It is also a bit ironic that UK citizens can't go to Europe because it is now suffering a third wave but that third wave is largely due to the variant that arose in Kent and which the UK kindly donated to them.
Kilkis wrote:Let's face it Saddler, anything I post offends you. This is a quote from a New Scientist article:
Where did the UK variant come from?
“It very much looks like a point source in England,” says Susan Hopkins at Public Health England. In other words, it came from a single individual. There is speculation that it could have evolved in the body of a person with a weakened immune system, meaning the immune response wasn’t strong enough to kill off the virus but did force it to evolve. This would help explain why it has more mutations than normal.
While nobody can prove with 100 % certainty that the B.1.1.7 variant arose in the UK it is clearly the opinion of Public Health England that it did and if anybody should know they should. It is also inescapable that it is the B.1.1.7 variant, with its 50 % higher transmissibility, that is mainly responsible for the rapidly increasing spread in Europe now. You might not like how I expressed my point but it is accurate. The UK had one of the worst performances in Europe in controlling spread of the virus in the early phase of the pandemic. As you note yourself mutations occur most where the virus is most prevalent. It is no accident that the most concerning variants arose in the UK, in South Africa and in Brazil. If these three countries had exerted better control those variants might not have arisen and thousands of lives might have been saved.
As a point of accuracy there is no evidence of "bureaucratic lethargy of the EMA". The UK approved vaccines faster than the EMA purely because of the approval procedure, not due to any lethargy on the part of the EMA. The MHRA opted for an "emergency use" approval process which is less stringent than the "conditional use" approval process used by the EMA. I presume this was done with the agreement of the UK government since "emergency use" approval places responsibility for any subsequent compensation claims on the government, i.e. the tax payer. The EMA has no authority to issue "emergency use" approval and "conditional use" approval is the lowest level they can issue. Conditional use approval leaves responsibility for any subsequent compensation claims on the shoulders of the pharmaceutical companies. There were 19 days between the MHRA issuing its first approval and the EMA issuing its first approval which is not really a long time given the different levels of approval. I suspect that the EMA are aware that vaccine hesitancy is much higher in many parts of Europe and a more rapid approval might have been counter-productive. It is pointless issuing approval a few weeks earlier if that results in a bigger proportion of the population refusing to take it.

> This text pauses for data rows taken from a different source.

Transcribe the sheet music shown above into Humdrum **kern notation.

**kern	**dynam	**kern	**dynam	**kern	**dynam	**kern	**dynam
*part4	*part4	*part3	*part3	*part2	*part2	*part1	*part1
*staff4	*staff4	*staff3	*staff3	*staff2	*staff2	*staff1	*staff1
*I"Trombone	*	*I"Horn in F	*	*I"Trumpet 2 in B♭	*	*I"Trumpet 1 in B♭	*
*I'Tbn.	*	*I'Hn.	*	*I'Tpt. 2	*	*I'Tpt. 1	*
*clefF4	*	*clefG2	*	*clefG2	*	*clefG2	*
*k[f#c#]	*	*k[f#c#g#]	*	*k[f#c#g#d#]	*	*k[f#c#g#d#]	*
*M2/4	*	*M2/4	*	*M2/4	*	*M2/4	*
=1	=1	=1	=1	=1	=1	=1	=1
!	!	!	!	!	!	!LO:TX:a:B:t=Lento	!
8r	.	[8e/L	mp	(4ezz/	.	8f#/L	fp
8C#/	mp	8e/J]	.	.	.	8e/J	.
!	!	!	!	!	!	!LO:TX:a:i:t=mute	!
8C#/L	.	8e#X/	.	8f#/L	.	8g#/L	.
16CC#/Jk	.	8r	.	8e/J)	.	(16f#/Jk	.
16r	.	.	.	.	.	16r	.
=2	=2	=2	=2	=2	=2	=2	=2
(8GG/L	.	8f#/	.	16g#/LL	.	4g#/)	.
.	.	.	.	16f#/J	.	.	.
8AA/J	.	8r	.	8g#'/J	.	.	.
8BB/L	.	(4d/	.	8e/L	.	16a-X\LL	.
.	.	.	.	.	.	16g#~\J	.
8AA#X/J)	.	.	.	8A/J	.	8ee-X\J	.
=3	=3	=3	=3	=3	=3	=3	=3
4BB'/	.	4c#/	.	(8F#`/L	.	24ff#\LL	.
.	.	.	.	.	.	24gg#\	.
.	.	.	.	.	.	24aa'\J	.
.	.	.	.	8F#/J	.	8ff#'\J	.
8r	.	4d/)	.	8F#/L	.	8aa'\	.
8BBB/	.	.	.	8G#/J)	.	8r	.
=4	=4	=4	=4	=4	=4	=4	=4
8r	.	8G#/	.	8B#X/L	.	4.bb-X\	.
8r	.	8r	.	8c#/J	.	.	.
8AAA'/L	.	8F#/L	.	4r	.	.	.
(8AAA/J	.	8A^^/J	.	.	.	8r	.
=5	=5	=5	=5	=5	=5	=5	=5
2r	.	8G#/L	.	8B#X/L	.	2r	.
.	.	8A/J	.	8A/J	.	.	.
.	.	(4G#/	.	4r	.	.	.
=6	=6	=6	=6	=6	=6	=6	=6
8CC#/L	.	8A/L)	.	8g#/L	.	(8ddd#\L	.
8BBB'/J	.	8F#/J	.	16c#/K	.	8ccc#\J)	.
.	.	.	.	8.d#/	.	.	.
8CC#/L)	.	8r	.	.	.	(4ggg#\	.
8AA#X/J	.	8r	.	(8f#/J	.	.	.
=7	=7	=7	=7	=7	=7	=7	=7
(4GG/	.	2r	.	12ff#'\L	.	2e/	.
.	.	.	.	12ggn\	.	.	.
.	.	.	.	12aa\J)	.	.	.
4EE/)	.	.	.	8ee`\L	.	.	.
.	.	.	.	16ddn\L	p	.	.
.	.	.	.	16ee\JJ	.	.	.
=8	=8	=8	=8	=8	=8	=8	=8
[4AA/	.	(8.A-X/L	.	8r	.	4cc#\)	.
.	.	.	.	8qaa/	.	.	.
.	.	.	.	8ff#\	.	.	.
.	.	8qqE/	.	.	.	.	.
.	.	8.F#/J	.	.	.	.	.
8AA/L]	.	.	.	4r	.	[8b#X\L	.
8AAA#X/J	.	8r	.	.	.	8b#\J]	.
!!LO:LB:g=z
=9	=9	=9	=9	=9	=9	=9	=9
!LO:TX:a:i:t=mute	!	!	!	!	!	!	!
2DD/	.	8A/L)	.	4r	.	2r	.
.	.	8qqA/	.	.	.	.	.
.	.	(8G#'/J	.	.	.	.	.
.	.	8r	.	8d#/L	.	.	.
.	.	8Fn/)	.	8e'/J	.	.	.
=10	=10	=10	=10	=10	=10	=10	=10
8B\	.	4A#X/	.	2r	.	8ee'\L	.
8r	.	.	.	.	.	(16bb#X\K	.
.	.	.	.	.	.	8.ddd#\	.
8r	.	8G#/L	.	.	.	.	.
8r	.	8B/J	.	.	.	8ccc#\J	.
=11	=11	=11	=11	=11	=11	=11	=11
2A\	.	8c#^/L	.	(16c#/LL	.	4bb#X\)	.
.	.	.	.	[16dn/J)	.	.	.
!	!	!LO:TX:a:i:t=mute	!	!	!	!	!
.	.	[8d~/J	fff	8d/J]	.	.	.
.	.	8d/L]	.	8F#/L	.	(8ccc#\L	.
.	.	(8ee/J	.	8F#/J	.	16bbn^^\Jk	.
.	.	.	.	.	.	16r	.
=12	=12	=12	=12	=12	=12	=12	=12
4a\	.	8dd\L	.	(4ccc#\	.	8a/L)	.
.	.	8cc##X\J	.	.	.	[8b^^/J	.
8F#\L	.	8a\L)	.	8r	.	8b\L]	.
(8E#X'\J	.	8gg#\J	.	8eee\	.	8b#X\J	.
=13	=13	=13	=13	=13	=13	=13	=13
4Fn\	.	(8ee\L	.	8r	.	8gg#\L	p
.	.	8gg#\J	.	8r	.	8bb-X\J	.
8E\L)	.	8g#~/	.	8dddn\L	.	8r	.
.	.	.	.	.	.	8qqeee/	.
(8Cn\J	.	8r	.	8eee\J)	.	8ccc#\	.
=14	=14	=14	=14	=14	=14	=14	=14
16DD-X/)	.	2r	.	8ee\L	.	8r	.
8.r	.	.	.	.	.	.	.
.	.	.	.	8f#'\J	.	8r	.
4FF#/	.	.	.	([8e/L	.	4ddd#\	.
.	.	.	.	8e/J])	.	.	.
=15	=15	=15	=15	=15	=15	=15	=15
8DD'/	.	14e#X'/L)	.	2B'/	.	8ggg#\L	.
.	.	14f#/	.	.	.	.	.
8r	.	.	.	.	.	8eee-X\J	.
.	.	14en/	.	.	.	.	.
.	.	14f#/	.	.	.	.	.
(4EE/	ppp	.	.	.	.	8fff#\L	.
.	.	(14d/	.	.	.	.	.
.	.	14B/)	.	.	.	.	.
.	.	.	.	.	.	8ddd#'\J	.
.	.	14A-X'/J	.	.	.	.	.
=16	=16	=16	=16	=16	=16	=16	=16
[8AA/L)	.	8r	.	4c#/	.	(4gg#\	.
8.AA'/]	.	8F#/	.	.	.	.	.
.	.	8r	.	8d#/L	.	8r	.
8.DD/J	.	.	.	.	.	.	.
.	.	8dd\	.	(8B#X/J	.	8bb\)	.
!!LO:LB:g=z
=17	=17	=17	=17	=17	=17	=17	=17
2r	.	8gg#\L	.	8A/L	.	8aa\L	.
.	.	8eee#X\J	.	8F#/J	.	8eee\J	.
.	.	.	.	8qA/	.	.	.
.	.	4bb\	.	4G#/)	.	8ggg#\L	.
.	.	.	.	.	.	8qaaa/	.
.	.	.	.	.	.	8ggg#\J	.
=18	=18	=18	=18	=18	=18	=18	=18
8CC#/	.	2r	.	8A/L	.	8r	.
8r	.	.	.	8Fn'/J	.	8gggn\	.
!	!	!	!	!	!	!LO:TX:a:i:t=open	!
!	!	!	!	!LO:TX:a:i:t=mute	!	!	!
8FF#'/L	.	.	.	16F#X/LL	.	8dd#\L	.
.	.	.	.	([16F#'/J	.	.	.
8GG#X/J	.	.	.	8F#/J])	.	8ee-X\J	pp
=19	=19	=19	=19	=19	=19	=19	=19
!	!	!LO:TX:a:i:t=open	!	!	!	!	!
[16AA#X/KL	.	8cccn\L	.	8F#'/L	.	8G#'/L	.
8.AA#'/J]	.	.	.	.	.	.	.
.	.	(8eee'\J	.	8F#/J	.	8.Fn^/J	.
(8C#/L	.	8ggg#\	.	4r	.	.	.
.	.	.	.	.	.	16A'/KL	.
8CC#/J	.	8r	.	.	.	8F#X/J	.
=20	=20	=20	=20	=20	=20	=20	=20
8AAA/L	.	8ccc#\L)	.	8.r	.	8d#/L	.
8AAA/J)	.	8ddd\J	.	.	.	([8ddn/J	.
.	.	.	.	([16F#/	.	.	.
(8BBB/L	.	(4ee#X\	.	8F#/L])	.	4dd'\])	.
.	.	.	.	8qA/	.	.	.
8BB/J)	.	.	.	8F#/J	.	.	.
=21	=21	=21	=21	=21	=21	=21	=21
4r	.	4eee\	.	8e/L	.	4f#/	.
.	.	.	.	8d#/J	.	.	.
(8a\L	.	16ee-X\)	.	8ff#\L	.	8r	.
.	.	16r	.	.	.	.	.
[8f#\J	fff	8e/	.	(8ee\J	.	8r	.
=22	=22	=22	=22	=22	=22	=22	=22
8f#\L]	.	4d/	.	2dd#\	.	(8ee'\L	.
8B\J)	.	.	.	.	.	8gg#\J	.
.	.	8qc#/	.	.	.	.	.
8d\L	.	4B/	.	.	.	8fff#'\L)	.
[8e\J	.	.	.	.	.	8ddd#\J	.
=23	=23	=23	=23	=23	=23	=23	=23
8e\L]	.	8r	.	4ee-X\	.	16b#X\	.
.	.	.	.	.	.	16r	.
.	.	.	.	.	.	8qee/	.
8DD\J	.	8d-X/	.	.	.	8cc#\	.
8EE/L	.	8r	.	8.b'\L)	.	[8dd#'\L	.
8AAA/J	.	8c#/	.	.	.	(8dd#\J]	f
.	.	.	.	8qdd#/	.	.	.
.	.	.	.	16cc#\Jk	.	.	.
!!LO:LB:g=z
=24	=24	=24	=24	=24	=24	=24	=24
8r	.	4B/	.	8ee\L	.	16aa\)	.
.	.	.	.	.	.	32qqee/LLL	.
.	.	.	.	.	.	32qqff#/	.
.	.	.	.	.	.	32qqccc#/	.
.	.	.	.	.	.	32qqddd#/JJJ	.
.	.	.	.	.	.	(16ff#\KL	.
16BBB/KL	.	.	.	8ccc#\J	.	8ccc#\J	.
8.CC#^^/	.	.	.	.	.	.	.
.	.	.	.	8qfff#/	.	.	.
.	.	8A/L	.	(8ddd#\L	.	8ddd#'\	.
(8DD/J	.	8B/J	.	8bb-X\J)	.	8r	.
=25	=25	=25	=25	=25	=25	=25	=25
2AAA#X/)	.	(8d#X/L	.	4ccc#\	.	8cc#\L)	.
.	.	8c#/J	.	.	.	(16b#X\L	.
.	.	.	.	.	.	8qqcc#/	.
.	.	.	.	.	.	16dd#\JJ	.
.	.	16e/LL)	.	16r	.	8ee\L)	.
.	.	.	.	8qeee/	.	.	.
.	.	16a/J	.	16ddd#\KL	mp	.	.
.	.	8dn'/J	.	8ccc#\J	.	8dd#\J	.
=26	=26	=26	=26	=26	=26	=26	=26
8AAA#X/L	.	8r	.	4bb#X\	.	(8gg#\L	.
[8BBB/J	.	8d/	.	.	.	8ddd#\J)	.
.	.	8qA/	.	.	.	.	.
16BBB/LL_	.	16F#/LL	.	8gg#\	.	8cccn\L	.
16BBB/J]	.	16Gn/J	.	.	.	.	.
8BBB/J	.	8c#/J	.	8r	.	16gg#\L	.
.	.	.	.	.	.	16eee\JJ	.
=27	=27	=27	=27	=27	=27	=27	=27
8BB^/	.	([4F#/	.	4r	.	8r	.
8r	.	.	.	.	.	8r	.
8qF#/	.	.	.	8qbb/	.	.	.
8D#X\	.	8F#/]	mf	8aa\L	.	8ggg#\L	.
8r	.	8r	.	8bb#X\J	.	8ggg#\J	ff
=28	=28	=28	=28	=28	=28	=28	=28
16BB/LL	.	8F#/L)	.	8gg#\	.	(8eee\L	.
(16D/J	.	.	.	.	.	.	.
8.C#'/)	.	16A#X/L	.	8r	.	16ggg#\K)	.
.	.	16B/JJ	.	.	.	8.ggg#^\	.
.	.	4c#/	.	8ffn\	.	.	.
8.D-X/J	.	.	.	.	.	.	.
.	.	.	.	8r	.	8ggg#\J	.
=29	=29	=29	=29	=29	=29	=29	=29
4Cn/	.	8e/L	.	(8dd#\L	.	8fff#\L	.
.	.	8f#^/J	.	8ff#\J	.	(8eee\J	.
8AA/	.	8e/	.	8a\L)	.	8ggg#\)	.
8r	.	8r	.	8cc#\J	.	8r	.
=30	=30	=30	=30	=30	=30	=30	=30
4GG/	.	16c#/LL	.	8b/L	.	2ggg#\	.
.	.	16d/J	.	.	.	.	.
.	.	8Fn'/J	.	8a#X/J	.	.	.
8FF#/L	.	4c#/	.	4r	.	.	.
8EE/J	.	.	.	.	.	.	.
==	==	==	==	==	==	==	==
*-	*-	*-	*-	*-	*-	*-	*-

Emergency use approval can only be issued by national regulatory bodies and only for their own national jurisdiction. Any EU country could, if it wished, have got its own regulatory body to issue "emergency use" approval rather than waiting for the EMA. They all chose not to. The EMA is made up of representatives from all the national regulatory bodies in the EU so each country's regulatory body had access to all the trial data that was submitted to the EMA, i.e. they had all the necessary information.

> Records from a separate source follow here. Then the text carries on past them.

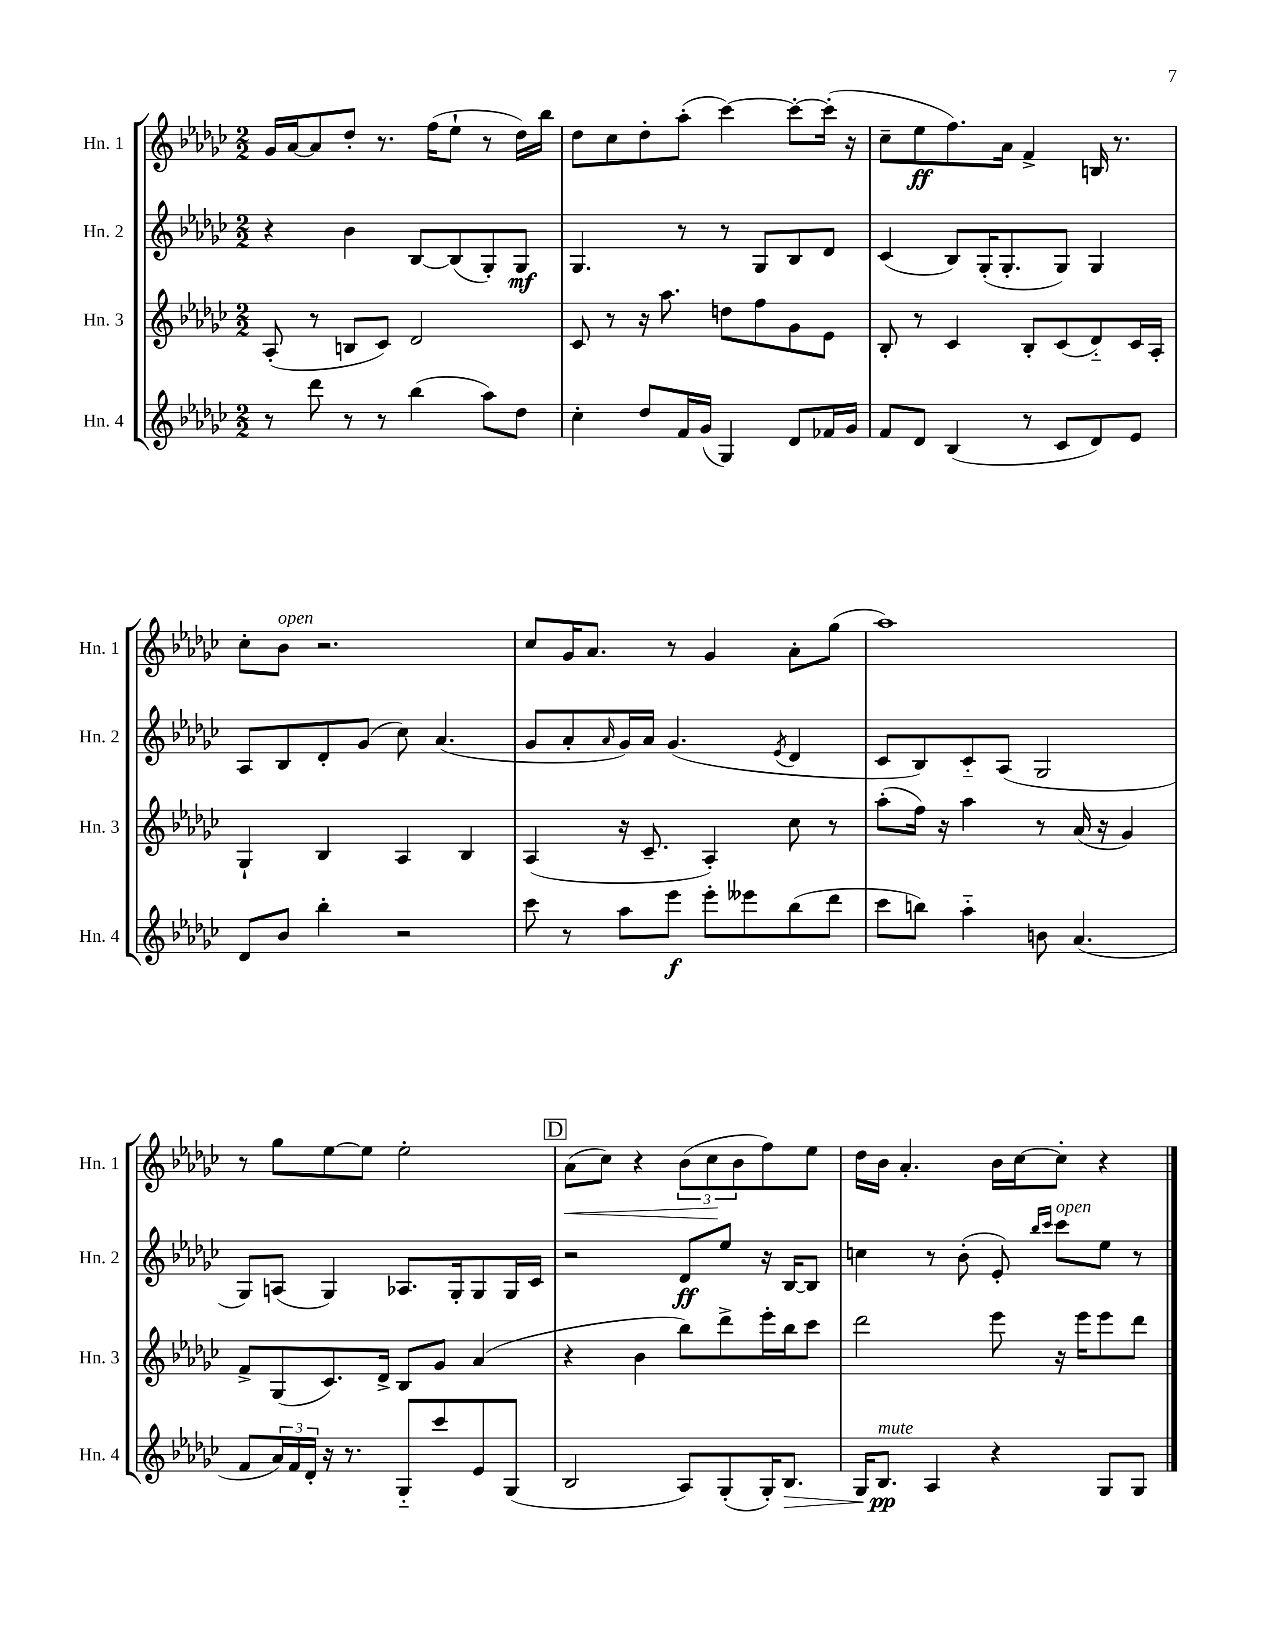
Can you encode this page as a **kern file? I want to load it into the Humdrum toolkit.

**kern	**kern	**kern	**kern
*staff4	*staff3	*staff2	*staff1
*clefG2	*clefG2	*clefG2	*clefG2
*k[b-e-a-d-g-c-]	*k[b-e-a-d-g-c-]	*k[b-e-a-d-g-c-]	*k[b-e-a-d-g-c-]
*M2/2	*M2/2	*M2/2	*M2/2
8r	(8A-'	4r	16g-
.	.	.	[16a-
8ddd-	8r	.	8a-]
8r	8B	4b-	8dd-'
8r	8c-)	.	8.r
(4bb-	2d-	[8B-	.
.	.	.	(16ff
.	.	(8B-]	8ee-`
8aa-)	.	8G-')	8r
8dd-	.	8G-	16dd-)
.	.	.	16bb-
=	=	=	=
4cc-'	8c-	4.G-	8dd-
.	8r	.	8cc-
8dd-	16r	.	8dd-'
.	8.aa-	.	.
16f	.	8r	(8aa-'
(16g-	.	.	.
4G-)	8dd	8r	[4ccc-)
.	8ff	8G-	.
8d-	8g-	8B-	8ccc-'_
16f-	8e-	8d-	(16ccc-']
16g-	.	.	16r
=	=	=	=
8f	8B-'	(4c-	8cc-~
8d-	8r	.	8ee-
(4B-	4c-	8B-)	8.ff)
.	.	(16G-'	.
.	.	8.G-'	16a-
8r	8B-'	.	4f^
8c-	(8c-	8G-)	.
8d-)	8d-'~)	4G-	16B
.	.	.	8.r
8e-	16c-	.	.
.	16A-'	.	.
=	=	=	=
8d-	4G-`	8A-	8cc-'
8b-	.	8B-	8b-
4bb-'	4B-	8d-'	2.r
.	.	(8g-	.
2r	4A-	8cc-)	.
.	.	(4.a-	.
.	4B-	.	.
=	=	=	=
8ccc-	(4A-	8g-	8cc-
8r	.	8a-'	16g-
.	.	.	8.a-
.	.	16qqa-	.
8aa-	16r	16g-)	.
.	8.c-~	16a-	.
8eee-	.	(4.g-	8r
8eee-'	4A-')	.	4g-
8eee--	.	.	.
.	.	8qe-	.
(8bb-	8cc-	4d-	8a-'
8ddd-	8r	.	(8gg-
=	=	=	=
8ccc-	(8aa-'	8c-	1aa-)
8bb)	16ff)	8B-)	.
.	16r	.	.
4aa-'~	4aa-	8c-'~	.
.	.	(8A-	.
8b	8r	2G-	.
(4.a-	(16a-	.	.
.	16r	.	.
.	4g-)	.	.
=	=	=	=
8f	8f^	8G-)	8r
24a-)	(8G-	(8A	8gg-
24f	.	.	.
24d-'	.	.	.
16r	8.c-)	4G-)	[8ee-
8.r	.	.	.
.	.	.	8ee-]
.	16d-^	.	.
8G-'~	8B-	8.A-	2ee-'
8ccc-	8g-	.	.
.	.	16G-'	.
8e-	(4a-	8G-	.
(8G-	.	16G-	.
.	.	16c-	.
=	=	=	=
2B-	4r	2r	(8a-
.	.	.	8cc-)
.	4b-	.	4r
8A-)	8bb-)	8d-	(12b-
.	.	.	12cc-
(8G-'	8ddd-^	8ee-	.
.	.	.	12b-
16G-')	16eee-'	16r	8ff)
8.B-	16bb-	[16B-	.
.	8ccc-	8B-]	8ee-
=	=	=	=
16G-	2ddd-	4cc	16dd-
8.B-	.	.	16b-
.	.	.	4.a-'
4A-	.	8r	.
.	.	(8b-'	.
4r	8eee-	8e-')	16b-
.	.	.	[16cc-
.	.	16qqbb-	.
.	.	16qqccc-	.
.	16r	8ccc-	8cc-']
.	16eee-	.	.
8G-	8eee-	8ee-	4r
8G-	8ddd-	8r	.
==	==	==	==
*-	*-	*-	*-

Also any EU country was free to opt out of the centralised Commission vaccine purchasing scheme, if they wished to, and could have negotiated their own supply contracts. The only constraint was that if they did opt into the Commission purchasing scheme they could not do side deals with any company that the Commission reached a deal with. They were still free to do additional deals with companies outside the Commission scheme, e.g as Hungary has done by issuing national emergency use approval for the Sputnik vaccine.
Kilkis wrote:It depends what you mean by "labelled". Scientists involved with COVID-19 will normally refer to the variants by their scientific designation, e.g. they might refer to the K417N, E484K and N501Y mutations of the spike protein on the B.1.351 lineage or the 501Y.V2 variant of the B.1.351 lineage or 20H/501Y.V2. Also the designation can change, e.g. 20H/501Y.V2 used to be 20C/501Y.V2. There are well over 4,000 variants most of which are of no particular concern. The average person in the street has no idea what these scientific designations mean nor do they need to. Therefore scientists who are communicating to the public use simple designations that are easy to understand. Of the three variants that are currently of serious concern one arose in the UK, one arose in South Africa and one arose in Brazil so it is simpler to refer to them in that way. I am sure there will be others that arise in other places in the future. They are all variants of SARS-CoV-2 which is the WHO designation for this particular Coronavirus. COVID-19 is the WHO designation for the disease caused by SARS-CoV-2. If you become ill with any variant of SARS-CoV-2 then you have COVID-19.
It would be interesting to draw a Venn diagram of people who were pro-Brexit, those who were pro-remain, those who are very sensitive about references to the "UK variant" and those who are quite happy to use the term?